### Work to complete:
Render every line of text in the rows below as a numbered list, leaving out any blank lines.

### The data:
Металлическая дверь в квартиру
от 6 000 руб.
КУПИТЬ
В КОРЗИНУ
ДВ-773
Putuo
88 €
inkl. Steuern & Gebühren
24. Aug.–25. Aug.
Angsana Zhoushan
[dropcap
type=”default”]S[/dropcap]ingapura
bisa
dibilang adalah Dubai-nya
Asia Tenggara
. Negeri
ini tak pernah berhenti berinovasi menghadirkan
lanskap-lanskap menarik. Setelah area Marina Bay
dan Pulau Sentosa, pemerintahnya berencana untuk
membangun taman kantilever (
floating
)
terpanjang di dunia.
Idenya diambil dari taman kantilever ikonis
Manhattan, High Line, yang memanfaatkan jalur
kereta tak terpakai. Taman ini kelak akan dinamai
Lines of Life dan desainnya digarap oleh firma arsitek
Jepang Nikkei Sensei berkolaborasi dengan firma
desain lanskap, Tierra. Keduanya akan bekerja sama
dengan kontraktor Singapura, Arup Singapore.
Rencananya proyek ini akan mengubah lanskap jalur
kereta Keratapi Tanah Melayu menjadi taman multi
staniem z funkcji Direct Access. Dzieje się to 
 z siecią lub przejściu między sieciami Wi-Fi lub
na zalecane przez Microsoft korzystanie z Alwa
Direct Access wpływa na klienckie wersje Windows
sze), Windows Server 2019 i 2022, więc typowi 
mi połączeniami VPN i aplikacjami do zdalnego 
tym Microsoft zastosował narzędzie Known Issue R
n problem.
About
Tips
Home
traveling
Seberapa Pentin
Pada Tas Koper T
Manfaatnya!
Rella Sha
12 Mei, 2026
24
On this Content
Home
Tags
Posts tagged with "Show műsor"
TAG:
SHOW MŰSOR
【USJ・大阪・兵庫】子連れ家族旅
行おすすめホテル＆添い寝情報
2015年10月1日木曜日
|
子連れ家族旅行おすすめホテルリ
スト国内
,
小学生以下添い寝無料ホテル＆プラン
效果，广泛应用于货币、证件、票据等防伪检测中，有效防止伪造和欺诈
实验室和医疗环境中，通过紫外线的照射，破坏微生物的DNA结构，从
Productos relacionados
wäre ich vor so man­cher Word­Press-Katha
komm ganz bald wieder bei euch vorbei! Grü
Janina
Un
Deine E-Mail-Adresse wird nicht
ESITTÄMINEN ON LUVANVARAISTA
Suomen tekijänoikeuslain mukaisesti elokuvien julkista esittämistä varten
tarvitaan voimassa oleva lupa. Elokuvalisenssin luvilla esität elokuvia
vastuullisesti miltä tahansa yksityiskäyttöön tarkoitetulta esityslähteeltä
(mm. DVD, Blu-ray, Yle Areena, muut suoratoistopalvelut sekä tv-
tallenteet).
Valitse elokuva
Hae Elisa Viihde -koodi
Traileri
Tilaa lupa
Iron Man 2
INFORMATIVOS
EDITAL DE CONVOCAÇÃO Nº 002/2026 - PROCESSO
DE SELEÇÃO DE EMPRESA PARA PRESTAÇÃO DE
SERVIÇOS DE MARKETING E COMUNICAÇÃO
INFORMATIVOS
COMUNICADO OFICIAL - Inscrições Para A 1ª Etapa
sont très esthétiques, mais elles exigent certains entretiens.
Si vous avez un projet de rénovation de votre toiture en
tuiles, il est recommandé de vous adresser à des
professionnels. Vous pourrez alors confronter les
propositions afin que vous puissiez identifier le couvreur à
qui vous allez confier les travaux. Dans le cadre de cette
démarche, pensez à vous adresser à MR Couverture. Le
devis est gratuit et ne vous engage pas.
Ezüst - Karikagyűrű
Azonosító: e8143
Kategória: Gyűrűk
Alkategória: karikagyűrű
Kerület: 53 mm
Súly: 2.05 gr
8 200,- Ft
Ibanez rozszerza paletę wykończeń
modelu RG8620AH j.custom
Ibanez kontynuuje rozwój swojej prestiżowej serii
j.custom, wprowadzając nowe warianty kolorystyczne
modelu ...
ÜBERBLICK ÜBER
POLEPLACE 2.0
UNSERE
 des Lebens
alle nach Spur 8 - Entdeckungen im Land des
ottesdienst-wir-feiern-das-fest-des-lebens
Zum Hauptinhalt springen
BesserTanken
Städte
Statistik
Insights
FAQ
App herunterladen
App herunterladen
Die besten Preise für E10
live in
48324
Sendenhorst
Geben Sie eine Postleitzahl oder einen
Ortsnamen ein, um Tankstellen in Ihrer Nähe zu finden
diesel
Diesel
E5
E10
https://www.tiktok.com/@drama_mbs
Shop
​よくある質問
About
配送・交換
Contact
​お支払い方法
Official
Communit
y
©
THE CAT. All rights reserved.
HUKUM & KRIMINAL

### Answer to the problem:
1. Металлическая дверь в квартиру
2. от 6 000 руб.
3. КУПИТЬ
4. В КОРЗИНУ
5. ДВ-773
6. Putuo
7. 88 €
8. inkl. Steuern & Gebühren
9. 24. Aug.–25. Aug.
10. Angsana Zhoushan
11. [dropcap
12. type=”default”]S[/dropcap]ingapura
13. bisa
14. dibilang adalah Dubai-nya
15. Asia Tenggara
16. . Negeri
17. ini tak pernah berhenti berinovasi menghadirkan
18. lanskap-lanskap menarik. Setelah area Marina Bay
19. dan Pulau Sentosa, pemerintahnya berencana untuk
20. membangun taman kantilever (
21. floating
22. )
23. terpanjang di dunia.
24. Idenya diambil dari taman kantilever ikonis
25. Manhattan, High Line, yang memanfaatkan jalur
26. kereta tak terpakai. Taman ini kelak akan dinamai
27. Lines of Life dan desainnya digarap oleh firma arsitek
28. Jepang Nikkei Sensei berkolaborasi dengan firma
29. desain lanskap, Tierra. Keduanya akan bekerja sama
30. dengan kontraktor Singapura, Arup Singapore.
31. Rencananya proyek ini akan mengubah lanskap jalur
32. kereta Keratapi Tanah Melayu menjadi taman multi
33. staniem z funkcji Direct Access. Dzieje się to 
34.  z siecią lub przejściu między sieciami Wi-Fi lub
35. na zalecane przez Microsoft korzystanie z Alwa
36. Direct Access wpływa na klienckie wersje Windows
37. sze), Windows Server 2019 i 2022, więc typowi 
38. mi połączeniami VPN i aplikacjami do zdalnego 
39. tym Microsoft zastosował narzędzie Known Issue R
40. n problem.
41. About
42. Tips
43. Home
44. traveling
45. Seberapa Pentin
46. Pada Tas Koper T
47. Manfaatnya!
48. Rella Sha
49. 12 Mei, 2026
50. 24
51. On this Content
52. Home
53. Tags
54. Posts tagged with "Show műsor"
55. TAG:
56. SHOW MŰSOR
57. 【USJ・大阪・兵庫】子連れ家族旅
58. 行おすすめホテル＆添い寝情報
59. 2015年10月1日木曜日
60. |
61. 子連れ家族旅行おすすめホテルリ
62. スト国内
63. ,
64. 小学生以下添い寝無料ホテル＆プラン
65. 效果，广泛应用于货币、证件、票据等防伪检测中，有效防止伪造和欺诈
66. 实验室和医疗环境中，通过紫外线的照射，破坏微生物的DNA结构，从
67. Productos relacionados
68. wäre ich vor so man­cher Word­Press-Katha
69. komm ganz bald wieder bei euch vorbei! Grü
70. Janina
71. Un
72. Deine E-Mail-Adresse wird nicht
73. ESITTÄMINEN ON LUVANVARAISTA
74. Suomen tekijänoikeuslain mukaisesti elokuvien julkista esittämistä varten
75. tarvitaan voimassa oleva lupa. Elokuvalisenssin luvilla esität elokuvia
76. vastuullisesti miltä tahansa yksityiskäyttöön tarkoitetulta esityslähteeltä
77. (mm. DVD, Blu-ray, Yle Areena, muut suoratoistopalvelut sekä tv-
78. tallenteet).
79. Valitse elokuva
80. Hae Elisa Viihde -koodi
81. Traileri
82. Tilaa lupa
83. Iron Man 2
84. INFORMATIVOS
85. EDITAL DE CONVOCAÇÃO Nº 002/2026 - PROCESSO
86. DE SELEÇÃO DE EMPRESA PARA PRESTAÇÃO DE
87. SERVIÇOS DE MARKETING E COMUNICAÇÃO
88. INFORMATIVOS
89. COMUNICADO OFICIAL - Inscrições Para A 1ª Etapa
90. sont très esthétiques, mais elles exigent certains entretiens.
91. Si vous avez un projet de rénovation de votre toiture en
92. tuiles, il est recommandé de vous adresser à des
93. professionnels. Vous pourrez alors confronter les
94. propositions afin que vous puissiez identifier le couvreur à
95. qui vous allez confier les travaux. Dans le cadre de cette
96. démarche, pensez à vous adresser à MR Couverture. Le
97. devis est gratuit et ne vous engage pas.
98. Ezüst - Karikagyűrű
99. Azonosító: e8143
100. Kategória: Gyűrűk
101. Alkategória: karikagyűrű
102. Kerület: 53 mm
103. Súly: 2.05 gr
104. 8 200,- Ft
105. Ibanez rozszerza paletę wykończeń
106. modelu RG8620AH j.custom
107. Ibanez kontynuuje rozwój swojej prestiżowej serii
108. j.custom, wprowadzając nowe warianty kolorystyczne
109. modelu ...
110. ÜBERBLICK ÜBER
111. POLEPLACE 2.0
112. UNSERE
113.  des Lebens
114. alle nach Spur 8 - Entdeckungen im Land des
115. ottesdienst-wir-feiern-das-fest-des-lebens
116. Zum Hauptinhalt springen
117. BesserTanken
118. Städte
119. Statistik
120. Insights
121. FAQ
122. App herunterladen
123. App herunterladen
124. Die besten Preise für E10
125. live in
126. 48324
127. Sendenhorst
128. Geben Sie eine Postleitzahl oder einen
129. Ortsnamen ein, um Tankstellen in Ihrer Nähe zu finden
130. diesel
131. Diesel
132. E5
133. E10
134. https://www.tiktok.com/@drama_mbs
135. Shop
136. ​よくある質問
137. About
138. 配送・交換
139. Contact
140. ​お支払い方法
141. Official
142. Communit
143. y
144. ©
145. THE CAT. All rights reserved.
146. HUKUM & KRIMINAL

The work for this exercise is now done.